Boost Your Social Security Earnings
Social Security payments are calculated based on the 35 years of your career during which you earned the most. If you earn a higher salary now than you did earlier in your career, you may be able to boost your Social Security payments going forward. If you file for benefits and then continue to work or get a retirement job, those earnings will result in a recomputation, as long as they replace one your years of earnings in the 35-year calculation. This strategy is especially useful if you haven’t yet worked for 35 years and have had one or more zero-earning years factored into your benefit calculation. The Social Security Administration will automatically adjust your benefit if your additional earned income from your retirement job qualifies you for higher Social Security payments.
Consider Delaying Social Security Payments
If you continue working into your 60s and still earn enough to pay the bills, you may be able to delay Social Security benefits. We would actually recommend this, because monthly benefit payments are increased for each month you wait to start collecting benefits. In other words, the longer you wait, the bigger the benefits will be later down the line. This caps after age 70, however, so you should begin taking benefits by then. You have no reason to keep waiting. These higher payments last for the rest of your life, and can be passed on to a surviving spouse who gets a lower payment. Your Social Security statement will give you a personalized estimate of how much you will receive if you begin Social Security payments at various ages.

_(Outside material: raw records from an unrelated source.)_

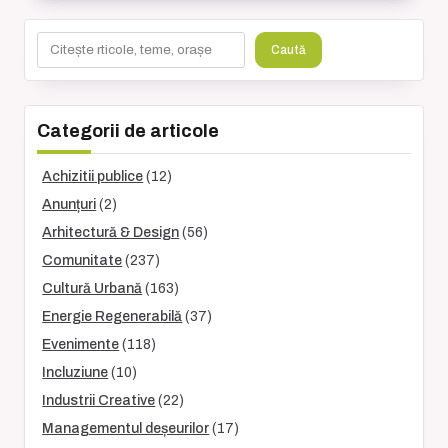
Caută
Caută
Categorii de articole
Achizitii publice
(12)
Anunțuri
(2)
Arhitectură & Design
(56)
Comunitate
(237)
Cultură Urbană
(163)
Energie Regenerabilă
(37)
Evenimente
(118)
Incluziune
(10)
Industrii Creative
(22)
Managementul deșeurilor
(17)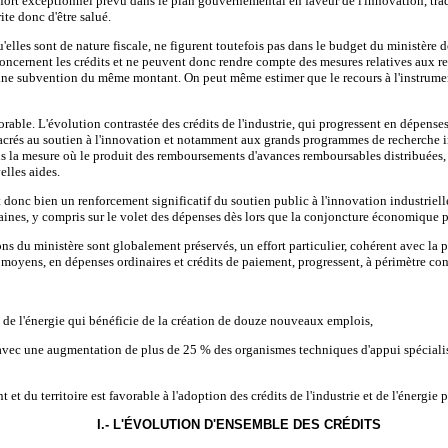
effort exceptionnel prévu dans le plan gouvernemental en faveur de l'innovation, tradu
ite donc d'être salué.
u'elles sont de nature fiscale, ne figurent toutefois pas dans le budget du ministère
concernent les crédits et ne peuvent donc rendre compte des mesures relatives aux re
une subvention du même montant. On peut même estimer que le recours à l'instrument 
orable. L'évolution contrastée des crédits de l'industrie, qui progressent en dépenses
acrés au soutien à l'innovation et notamment aux grands programmes de recherche in
 dans la mesure où le produit des remboursements d'avances remboursables distribuées,
elles aides.
est donc bien un renforcement significatif du soutien public à l'innovation industrie
chaines, y compris sur le volet des dépenses dès lors que la conjoncture économique
s du ministère sont globalement préservés, un effort particulier, cohérent avec la pri
 moyens, en dépenses ordinaires et crédits de paiement, progressent, à périmètre con
de l'énergie qui bénéficie de la création de douze nouveaux emplois,
ers avec une augmentation de plus de 25 % des organismes techniques d'appui spécial
 du territoire est favorable à l'adoption des crédits de l'industrie et de l'énergie 
I.- L'ÉVOLUTION D'ENSEMBLE DES CRÉDITS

Sign Up For Medicare–But Watch Out For Higher Medicare Premiums
You will become eligible for Medicare starting at age 65, regardless of your employment status. Remember to sign up for Medicare during the seven-month initial enrollment period. This period begins three months before the month you turn 65, and ends 3 months after that month. The government adds a late-enrollment penalty to your Medicare Part B and D premiums if you sign up too late. And, unfortunately, the higher premiums for late enrollment will last for the rest of your life.
If you continue working after turning 65 years old and receive group health insurance through your employer, you will need to sign up for Medicare within eight months of leaving the job or the health plan in order to avoid a penalty.
However, having a retirement job could result in more expensive Medicare premiums. If you earn more than $103,000 (that’s if you’re single, it’s $206,000 if you’re married), you will have to pay higher monthly rates for both Medicare Part B and D. In 2024, your costs for Medicare Parts B and D are based on the income of your 2022 tax return.
Find a Better Work/Life Balance
Obviously, most retirees don’t want to keep working full-time. But, you may be able to either gradually reduce your hours at your current job and slowly phase into retirement, or take a break to relax for a while before getting a new part-time retirement job. Most older workers want a more flexible schedule in order to properly enjoy their retirement, so you may be able to find a temporary or seasonal job. This may allow you to earn additional income while also giving you far more time to enjoy your hobbies and spend quality time with loved ones. Furthermore, many jobs now allow you to work from home, which could further reduce stress.